At the height of the Cold War, the United States possessed more than 30,000 nuclear warheads in its inventory. Today, Washington continues to maintain nearly 10,000 warheads. Reducing that number to no more than 1,000 (600 operational and 400 in reserve) would be more than enough for deterrence; one of the last air force officers to command STRATCOM, Gen. Eugene Habiger, has actually suggested this number. Doing so would allow the air force hierarchy to direct its attention and resources to the challenges of the twenty-first century. According to the recently fired Secretary Wynne, the air force has a budget shortfall of $100 million over the next five years because the baseline defense budget is projected to decline in real terms over this period.

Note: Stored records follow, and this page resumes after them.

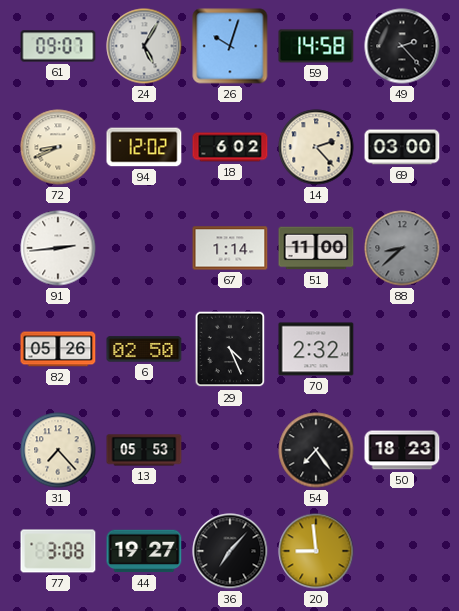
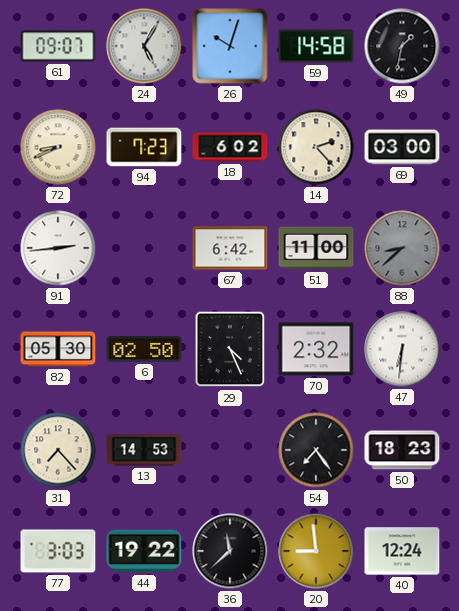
49: 2:23 -> 1:32
94: 12:02 -> 7:23
67: 1:14 -> 6:42
82: 05:26 -> 05:30
47: none -> 6:31
13: 05:53 -> 14:53
77: 3:08 -> 3:03
44: 19:27 -> 19:22
36: 7:07 -> 11:38
40: none -> 12:24
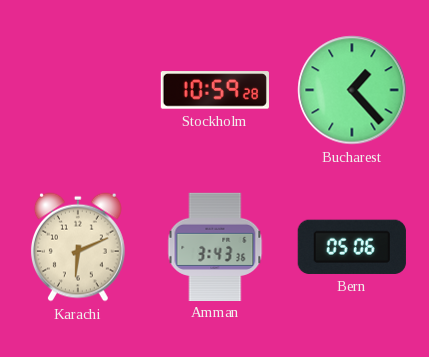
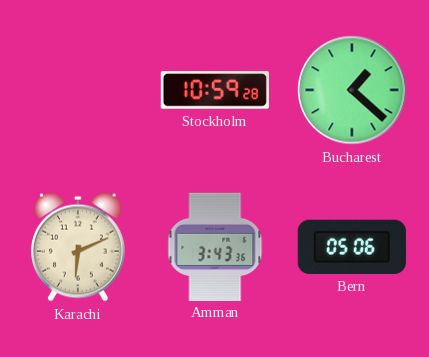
Bucharest: 1:23 -> 1:22
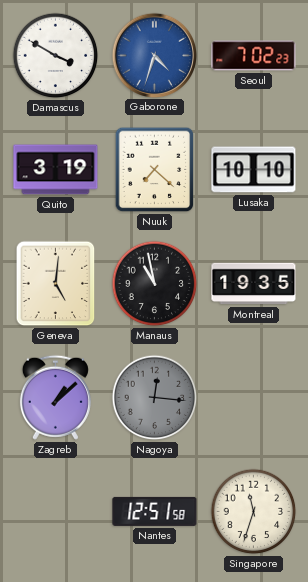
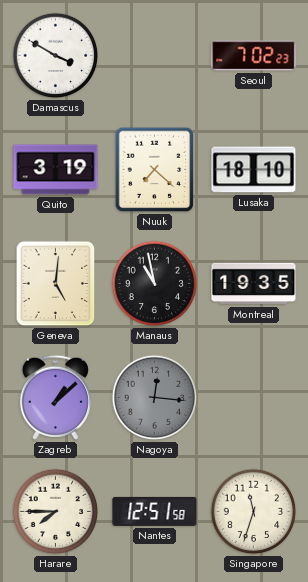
Gaborone: 4:33 -> none
Lusaka: 10:10 -> 18:10
Harare: none -> 7:45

More importantly, reducing our own nuclear arsenal would enable the United States to gain the moral high ground in nonproliferation matters and in our increasingly tense relations with Russia. What better way to enhance our negotiating position with the North Koreans and Iranians than by our living up to Article VI of the Nuclear Non-Proliferation Treaty (NPT), which obliges us to reduce and eventually eliminate our nuclear stockpile in exchange for others not developing these weapons? And what better way to negotiate a new nuclear reduction treaty with Russia and enhance the Cooperative Threat Reduction Program than by reducing our own nuclear arsenal?

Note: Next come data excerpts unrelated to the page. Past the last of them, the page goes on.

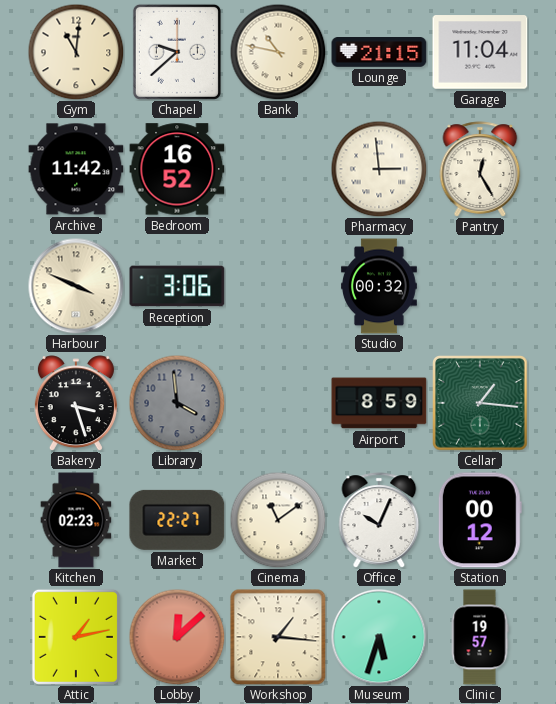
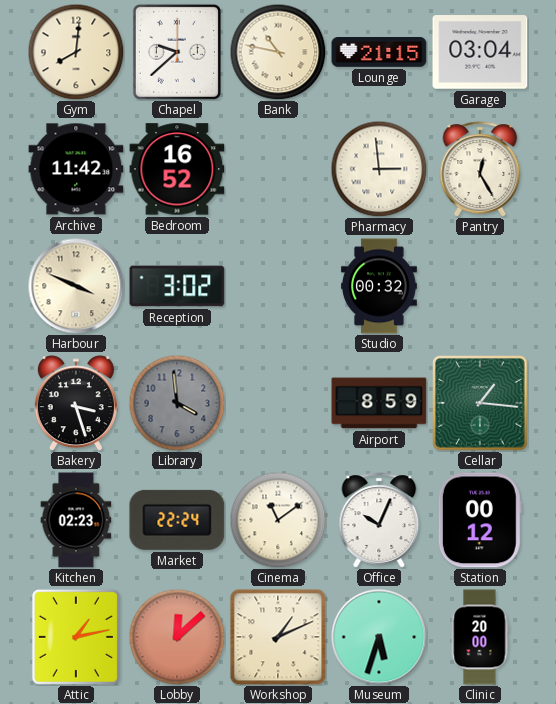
Gym: 11:01 -> 8:01
Garage: 11:04 -> 03:04
Reception: 3:06 -> 3:02
Market: 22:27 -> 22:24
Workshop: 1:16 -> 1:11
Clinic: 19:57 -> 20:00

It’s no secret that Gates used the nuclear mishaps as justification for decapitating the air force leadership. His real reason for the joint termination was that Wynne and Moseley were lobbying Congress for more F-22s and then slow-walking the development of unmanned aerial vehicles and airlift capabilities. Thus, it’s unlikely that Gates will use the incidents as a catalyst for reducing or eliminating our nuclear arsenal. Hopefully, the next defense secretary installed by a new president will. As the recent mishaps demonstrate, when people and resources are turned elsewhere, trouble follows.
If the new defense secretary takes such a step, he or she will not only be applauded by the international community but also by the U.S. military, which sees this large nuclear stockpile as an albatross around its neck.